INTERVIEW 🎙️ À l’occasion des vœux à la presse, la présidente de la CCI de l’Ariège, Josiane Gouze-Fauré, a dressé aux côté de son directeur général Nicolas Couvreur, un panorama lucide de l’année 2026. Conjoncture économique tendue, fragilisation des commerces de centre-ville, mutations profondes liées au digital, mais aussi instabilité politique et budgétaire : une équation complexe à laquelle la Chambre consulaire entend répondre par l’optimisme, l’accompagnement et le collectif.
Une conjoncture économique sous tension
La présidente ne minimise pas les difficultés. Pour elle, 2026 s’inscrit dans une période de mutations profondes, marquée par des conflits internationaux, des incertitudes économiques et une pression accrue sur les entreprises locales. Pourtant, refuser le fatalisme reste un principe directeur.
On ne va pas nier que nous traversons une période profonde de mutations et de doutes. Mais ce n’est pas avec le pessimisme que nous allons créer de l’emploi et bâtir des entreprises dans l’Ariège. »
Dans ce contexte, la CCI se positionne comme un repère pour les entrepreneurs, les aidant à traverser une année qualifiée de « spéciale », où la visibilité reste limitée.
Le commerce de centre-ville, une fragilité partagée
La déprise commerciale n’est pas propre à l’Ariège.

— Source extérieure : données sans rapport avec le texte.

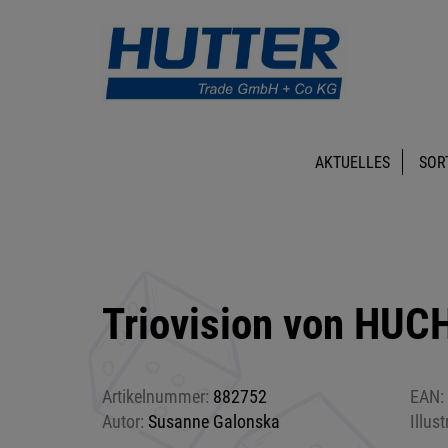
AKTUELLES
SOR
Triovision von HUC
Artikelnummer:
882752
EAN:
Autor:
Susanne Galonska
Illust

Forte de son rôle de présidente de la commission commerce à la CCI Occitanie, Josiane Gouze-Fauré constate les mêmes difficultés à Montpellier, Narbonne ou ailleurs : concurrence du digital, baisse du pouvoir d’achat, évolution des comportements de consommation.
Aujourd’hui, le commerce du centre-ville souffre, partout. Le citoyen regarde d’abord le prix, et le pouvoir d’achat n’est pas au rendez-vous.

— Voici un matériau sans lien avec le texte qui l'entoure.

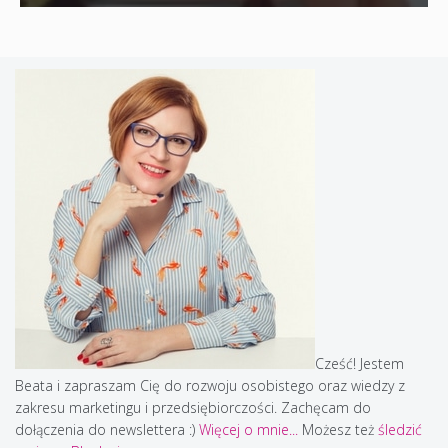
Cześć! Jestem
Beata i zapraszam Cię do rozwoju osobistego oraz wiedzy z
zakresu marketingu i przedsiębiorczości. Zachęcam do
dołączenia do newslettera :)
Więcej o mnie...
Możesz też
śledzić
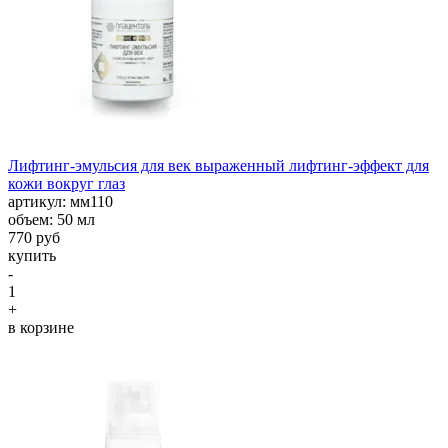
Лифтинг-эмульсия для век выраженный лифтинг-эффект для
кожи вокруг глаз
aртикул: мм110
объем: 50 мл
770 руб
купить
-
1
+
в корзине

Face à cela, la CCI prépare pour 2026 des propositions concrètes afin d’aider les commerces à retrouver de la fréquentation et améliorer leur chiffre d’affaires.
Miser sur le collectif pour redynamiser les territoires
Si les associations de commerçants restent des interlocuteurs clés, la présidente observe un essoufflement du collectif dans certains centres-villes. Pour elle, l’union demeure la condition première de la réussite.
Plus on est tous ensemble, plus on est fort. C’est mon ADN à la CCI.
La Chambre soutient ainsi les initiatives locales, notamment par l’octroi de subventions destinées à encourager animations et manifestations, véritables leviers d’attractivité commerciale.
L’industrie, un exemple inspirant en Ariège
À l’inverse, le collectif des industriels ariégeois (Ariège Industrie) illustre la force du travail collectif. Les visites régulières d’entreprises, comme celle de la papeterie La Moulasse à Saint-Girons, favorisent les échanges d’expériences et la mutualisation des solutions. Cette dynamique, associant industriels, État et collectivités, constitue pour la CCI un modèle à dupliquer.
Une année politique incertaine, mais une feuille de route claire
Instabilité institutionnelle, reports d’élections, incertitudes budgétaires : la visibilité reste faible pour les mois à venir. Pour autant, Josiane Gouze-Fauré se veut pragmatique :
De toute façon, on n’a pas le choix. Il faut continuer à avancer, accompagner les entreprises et s’adapter.
Quant à son avenir, la présidente l’annonce sans détour : son mandat s’achèvera fin 2027, sans renouvellement, dans le respect des directives de l’État.
En 2026, l’économie ariégeoise avance donc sur une ligne de crête : entre incertitudes globales et volonté locale, la CCI entend maintenir le cap, convaincue que l’optimisme et le collectif restent les meilleurs moteurs de résilience.